Что сделать ::
1 - Перескажите короче абзац отрывка о деле брига «Уиксен», начинающийся словами «Нужно сказать, что в Константинополе», сохранив его главные факты.
2 - Допишите следующую часть отрывка о деле брига «Уиксен», продолжив его после последнего предложения.

А выступать без союзников Пальмерстон все-таки не решался. Случай с бригом «Уиксен» показал ему, что и Николай учитывает отсутствие у Англии нужных союзников. Случай этот произошел, когда еще британским послом в Петербурге был лорд Дэрем.
Нужно сказать, что в Константинополе, в английском посольстве, образовался сплоченный круг людей, основную задачу свою видевших в борьбе против русского влияния и, в частности, в подрыве всеми мерами основ Ункиар-искелессийского договора. Во главе их стоял Дэвид Уркуорт, впоследствии стяжавший себе известность в качестве публициста, с яростью боровшегося в лондонской прессе против России и дошедший до маниакальных заподозреваний всех и каждого в подкупе. Он, между прочим, обвинял в этом впоследствии и Пальмерстона, и вождя «Молодой Италии» Джузеппе Маццини, и других. По-видимому, именно его стараниями сначала пред английским посольством в Константинополе, а потом и пред самим Пальмерстоном был выдвинут вопрос: кому принадлежит черноморский берег еще не замиренного Кавказа? Имеет ли право английский купец торговать в «Черкесии» и признавать ли в этой «Черкесии» суверенитет России? Был снаряжен в Лондоне бриг «Уиксен», и с грузом пороха, скромно названного в корабельном журнале «солью», бриг отправился к черкесским берегам. Русский бриг «Аякс» в конце декабря 1835 г. арестовал «Уиксена» и привел его в Севастополь. Разгорелось целое дело. Русский призовый суд признал арест правильным и конфисковал бриг. Пальмерстон протестовал, его пресса начала очень сильно раздувать дело, и Пальмерстон заявил русскому послу в Лондоне Поццо ди Борго (перемещенному сюда из Парижа Николаем), что он не признает русского суверенитета над Черкесией и передает этот вопрос на обсуждение английских «юристов короны». Поццо ди Борго решительно протестовал. Дело тянулось больше года и дошло до очень бурных объяснений, так что Поццо ди Борго в январе 1837 г. даже сообщил в Петербург, что «возможно объявление войны». Николай не уступил. Он лишь возместил убытки владельцев. Посол Дэрем всецело стал на русскую точку зрения, и когда Пальмерстон его сместил, то Николай, при прощании, пожаловал Дэрему высший из всех русских орденов — звезду Андрея Первозванного.

Фрагмент данных ::
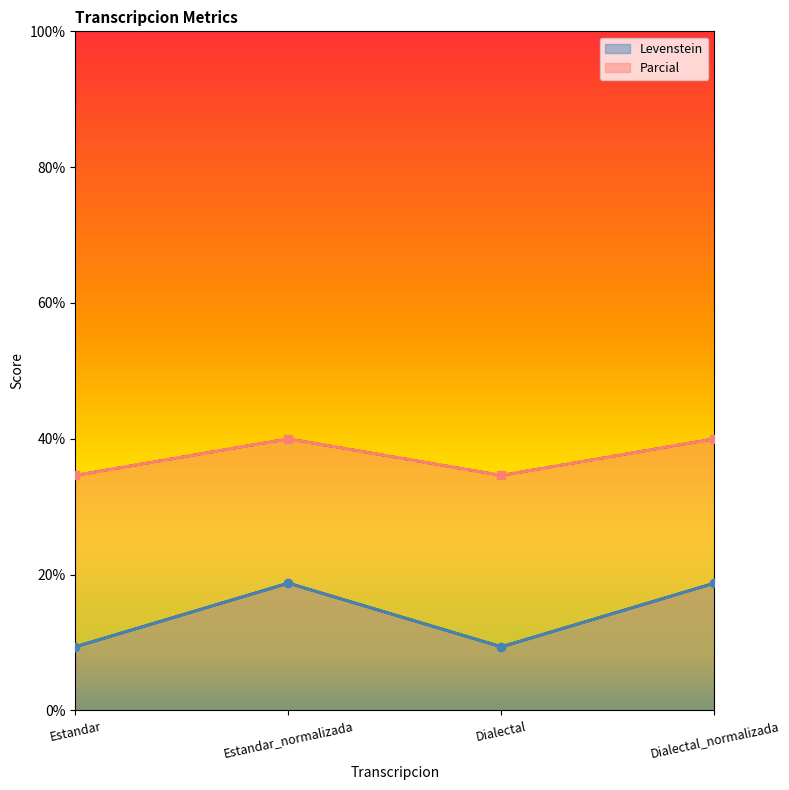

How many lines are shown in the chart?

2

Ответы по заданиям ::
1 - В английском посольстве в Константинополе сложился круг людей, боровшихся против русского влияния и Ункиар-искелессийского договора. Его возглавлял Дэвид Уркуорт. Позже он стал известным публицистом, яростно выступал против России и подозревал в подкупе многих, в том числе Пальмерстона и Маццини. По-видимому, именно Уркуорт добился постановки вопроса о том, кому принадлежит черноморский берег Кавказа и признавать ли суверенитет России над «Черкесией». Из Лондона к черкесским берегам отправили бриг «Уиксен» с порохом, записанным в журнале как «соль». В конце декабря 1835 г. русский бриг «Аякс» задержал его и привел в Севастополь, а русский призовый суд конфисковал судно. Пальмерстон протестовал и заявил русскому послу Поццо ди Борго, что не признает русского суверенитета над Черкесией. Вопрос он передал «юристам короны». Спор длился больше года, и в январе 1837 г. Поццо ди Борго сообщал в Петербург о возможности войны. Николай не уступил и лишь возместил убытки владельцам. Посол Дэрем поддержал русскую позицию. После того как Пальмерстон его сместил, Николай наградил Дэрема орденом Андрея Первозванного.

2 -
На войну из-за «Уиксена» Пальмерстон не решился, да Николай ничуть и не сомневался, что тот не решится воевать без союзников. Вообще натуру Пальмерстона, очень агрессивного при уступчивости противной стороны, но быстро снижающего тон при серьезном отпоре, царь понял хорошо. Чего он никогда по понимал — это той могучей поддержки, которую оказывает неизменно Пальмерстону в подавляющей своей массе английская крупная буржуазия. Николаю все казалось, что он ведет длительный поединок со злокозненным лордом и что нужно только подождать появления лордов подоброкачественнее, например Эбердина, — и дело пойдет более или менее на лад. Да и королева Виктория, кстати, лично ненавидит Пальмерстона. Никогда Николай не понимал, и просто не хотел понять, что против его восточной политики идет сомкнутым строем могущественная экономическая сила самой передовой в те времена промышленной державы земного шара, и что уход Пальмерстона или приход Эбердина существа борьбы не изменит, и что личные вкусы королевы Виктории ни малейшего тут значения не имеют.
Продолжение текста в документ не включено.